Recently I read that there were women, yes in 2012, who were surgically shaving down their toes so that they could fit better and more comfortably in their Manola Blahniks. I was shocked, almost disgusted, which some might argue that my indignation to this practise comes from the fact that I have extremely small feet. People think that I never had problems finding or looking nice in heels (well that is not always the case sometimes it´s actually reversed) but that´s besides the point, really. The fact is, I bemoaned at how vain and shallow this world is today, only to find out after some research that maybe I actually had my foot in my mouth on this matter.

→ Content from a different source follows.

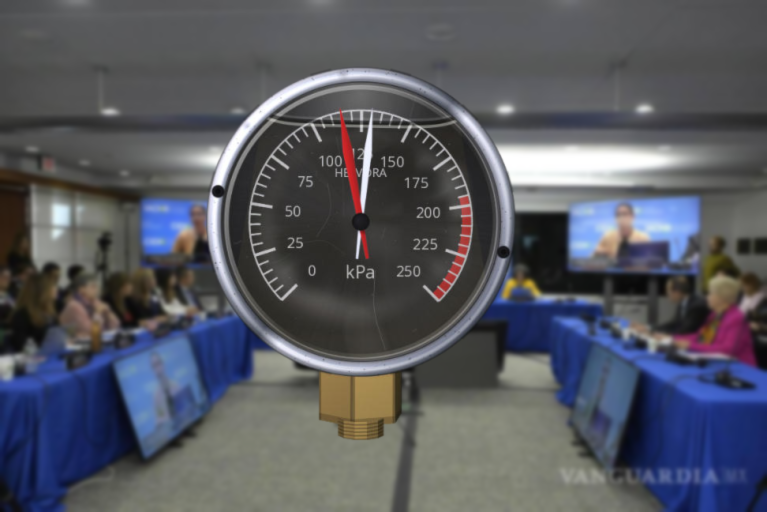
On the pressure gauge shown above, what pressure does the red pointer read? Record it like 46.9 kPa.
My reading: 115 kPa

You see Footbinding existed a very long time ago. It produced back then the so-called ‘lily’ feet or ‘lotus’ feet effect once very common in China. Women today may shave down their toes a little bit but this was probably one of the most cruellest forms of foot torture ever invented. Were we always this crazy over shoes? Footbinding first became fashionable in China around the eighth century and persisted suprisingly for almost a thousand years. Women were literally crippled by this custom.
A noble woman in Imperial China with normal feet was practically unmarriageable (they really took it seriously). Only peasants had normal feet, because they needed to get about in the fields and work. A real lady showed her status by staggering around in agony or having someone carry her!
While still a small a rich girl had her feet soaked in a bath of urine (you read right) and vinegar, then all the toes except the big one were folded under the foot, and secured with tight bandages. This soaking and binding process would continue throughout the girl’s childhood, with the result that the feet never grew more than three inches long. Wow, we sure have come a long way baby.
So who am I to judge shaving down tiny toes in the name of Blahniks, that´s right, no one!